Nessuna pozione magica o incantesimo: qui si tratta di scienza e la scienza ha, ancora una volta, fatto una scoperta eccezionale. L’utilizzo di un microchip che “legge il pensiero”, per permettere ad un paziente paralizzato di tornare ad usare i propri arti.

SCIENZA: UN VALIDO AIUTO PER LA TETRAPLEGIA (paralisi di tutti e 4 gli arti).

La tetraplegia è una paralisi causata da un danno al midollo spinale, a livello cervicale, causato da un incidente di natura traumatologica. Il danno causa un’interruzione della comunicazione del cervello con i muscoli degli arti.

Tralasciando l’utilizzo di protesi esterne, che vengono mosse dal paziente mediante dispositivi in grado di interpretare i messaggi inviati dal cervello, non sono ancora state trovate soluzioni specifiche per questo tipo di patologie.

Nel laboratorio di ricerca della “Ohio State University Wexner Medical Center”, è stato condotto uno studio fondamentale per lo sviluppo di un trattamento che sia in grado di risolvere la situazione di un uomo paralizzato. La terapia prevede l’utilizzo di un microchip impiantato nel cervello del paziente, con la funzione di trasmettere informazioni di movimento verso la zona del corpo interessata, senza l’utilizzo di device esterni. Gli scienziati, in questo modo, sono riusciti ad aggirare la lesione causata dalla rottura delle vertebre cervicali e a ripristinare, almeno parzialmente, il controllo degli arti.

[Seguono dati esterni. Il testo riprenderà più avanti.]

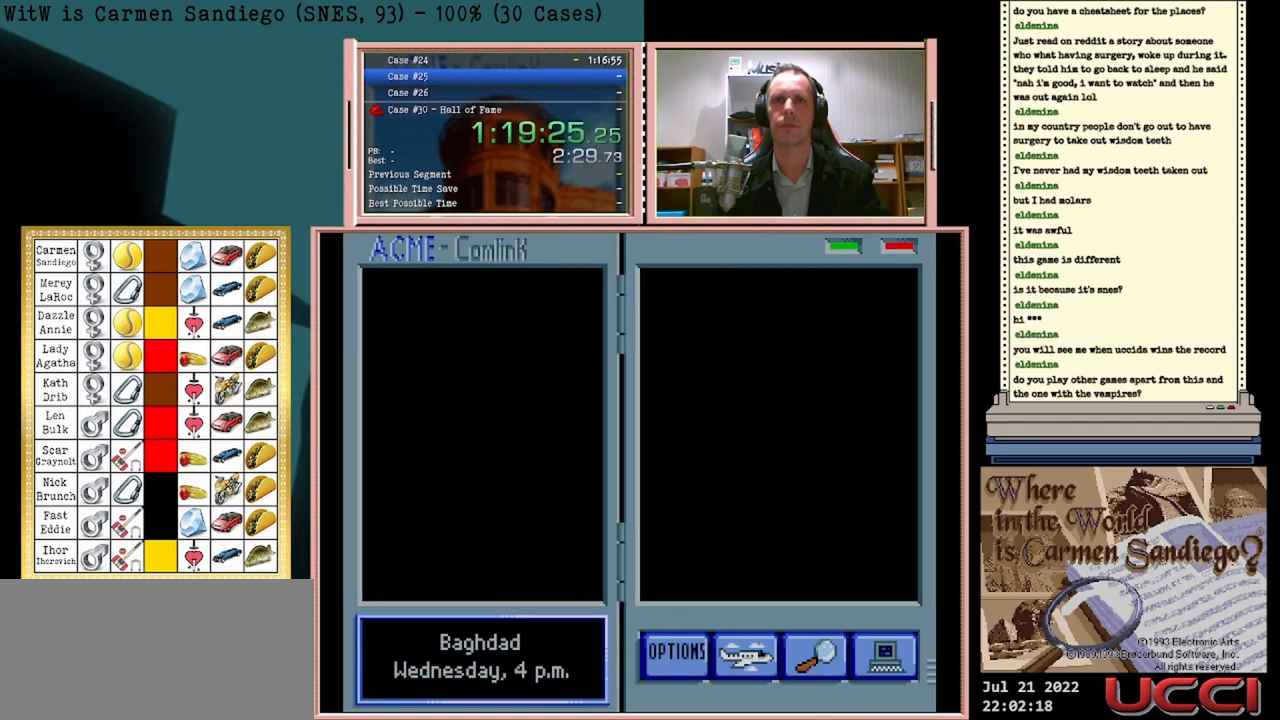
{"buttons": ["A"], "events": []}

PARTENZA CERVELLO, DESTINAZIONE MUSCOLI.

La persona che si è sottoposta a questa cura sperimentale si chiama Ian Burkhart, un ventiquattrenne tetraplegico, rimasto paralizzato a causa di un incidente in macchina. Questo ragazzo riesce solo a muovere le spalle e parzialmente le braccia, ma le mani e tutta la parte inferiore del corpo hanno perso capacità motoria.

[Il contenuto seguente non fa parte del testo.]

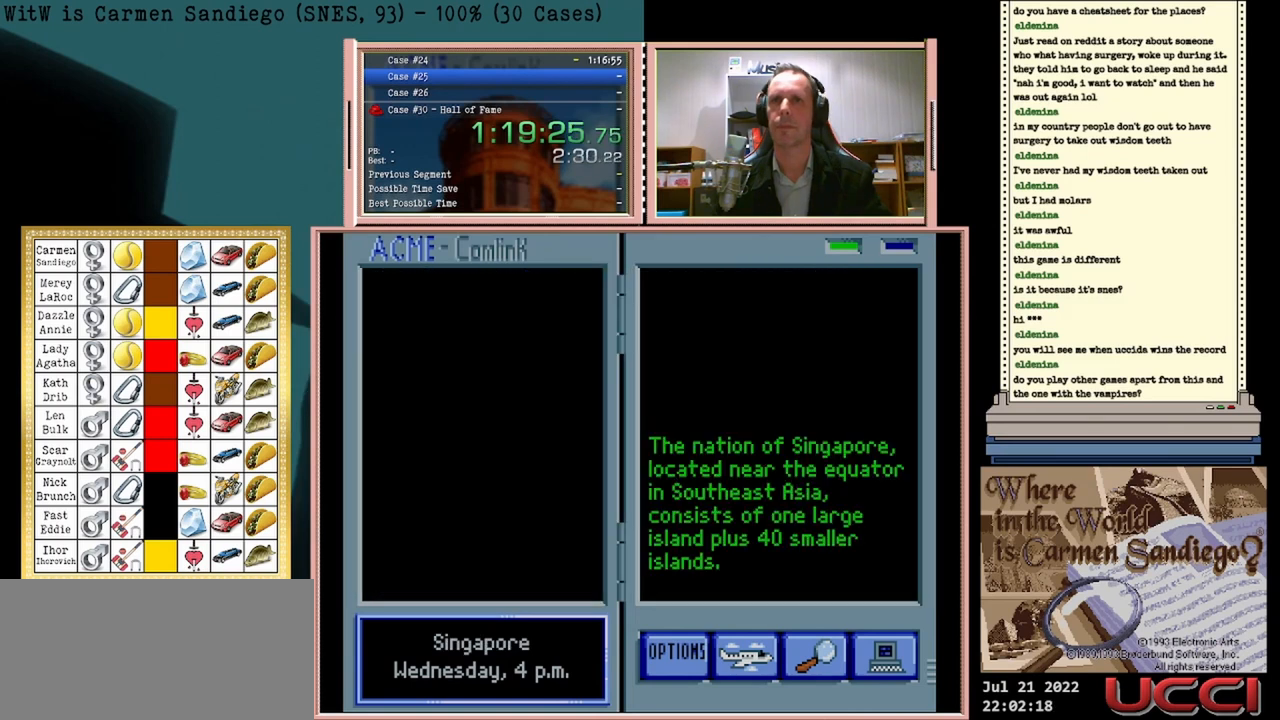
{"buttons": ["A"], "events": []}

paralizzatoPer prima cosa si è cercato di far riacquistare il movimento a piccole parti. Si è partiti dalle dita, poi si è passati al polso e alla mano. Nelle varie sedute, Ian è riuscito a controllare alcuni movimenti principali, indispensabili per lo svolgimento delle mansioni quotidiane e giornaliere come, per esempio, versarsi un bicchiere d’acqua o mescolare con un cucchiaio il contenuto di un bicchiere.

Tornare ad eseguire questi semplici movimenti dopo che l’incidente aveva compromesso l’uso di quegli arti è stato un enorme progresso.

Ora entriamo nel cuore dell’esperimento. Pronti a prenderne parte?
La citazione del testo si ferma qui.